Dr. Schipper and his colleagues sought to understand if simply giving more money to schools leads to better student learning, or if incentivizing teachers leads to improved outcomes. They tested the impact each of these variables on student learning, and then they looked at the combined effect of grants and teacher incentives by doing a large-scale randomized experiment across 350 schools in Tanzania.

They found that grants alone do not improve student test scores while teacher incentives help to marginally improve test scores.

However, grants and teacher incentives had a stronger combined positive impact on student scores – much greater than the sum of the separate effects of the two interventions – demonstrating that combining grants to schools and programs that give teachers more incentives may be the way forward.

“The learning effect of providing school grants for typical school inputs such as books, blackboards, and paper is zero. This finding confirms what has been found in many other studies in various settings. We show that such “business as usual” policies will not help students learn more if other constraints are not addressed.”

These results indicate that grants alone are not enough but improved teacher incentives could substantially increase the cost-effectiveness of spending on education. The Tanzanian government is already implementing and trying out new policies, in the light of these research findings.

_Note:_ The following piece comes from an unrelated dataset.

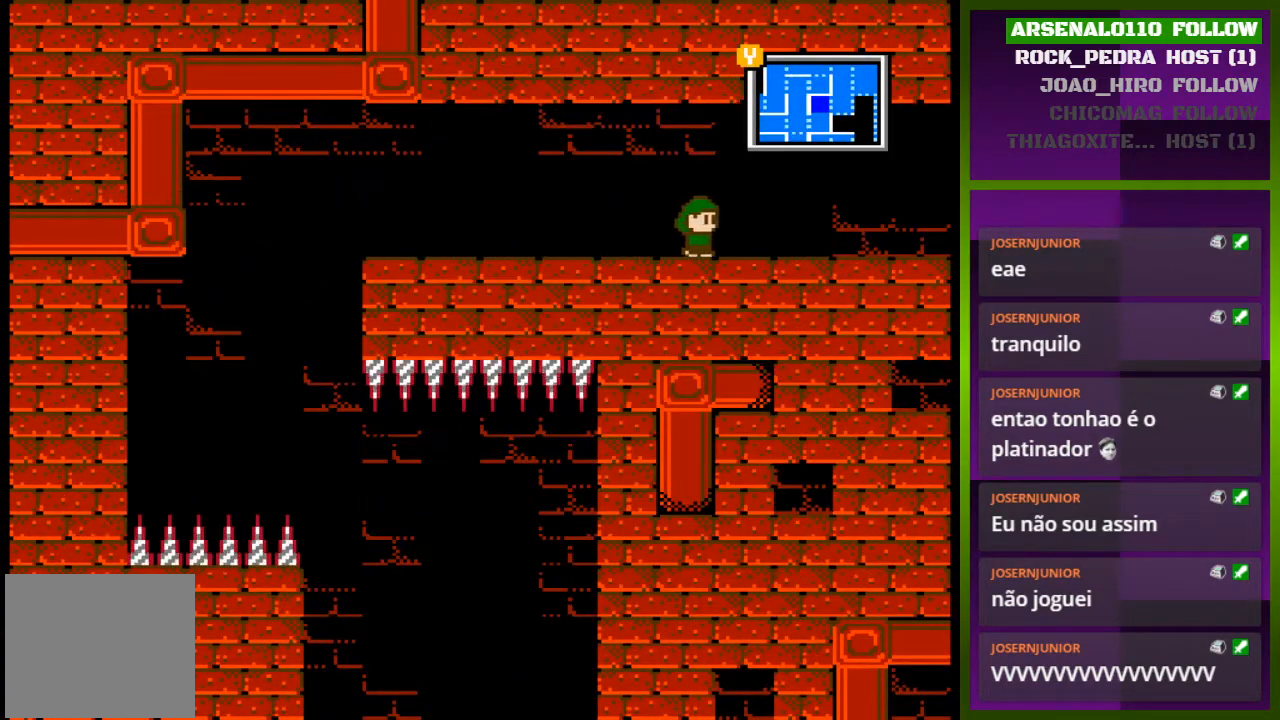
{"buttons": ["DPAD_RIGHT"], "events": []}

“The Twaweza school grants program innovated by sending money directly to school accounts, rather than via district offices as was the normal practice. Even though we show that the grants by themselves will not lead to better learning outcomes, it is a significant improvement in terms of transparency and equity. In 2016, the Government of Tanzania started sending school grants directly to school bank accounts in the whole country. This is one of the interventions we studied experimentally and our work helped inspire the policy change. Now every school gets the same amount per pupil and head teachers know when they can expect the grant.”

A new program with teacher incentives has also been launched.

“The incentives idea and research findings have recently resulted in a collaboration between the Tanzanian Education Ministries and Twaweza East-Africa, the civil society organisation that I work with. Since the start of 2019, we have been jointly implementing a teacher performance pay experiment in early primary grades. With the fast expanding school population in Tanzania there is a growing need to improve value for money in education and this approach can hopefully help.”

Potentially, this research will pave the way for reformed education policies on a bigger scale in the future.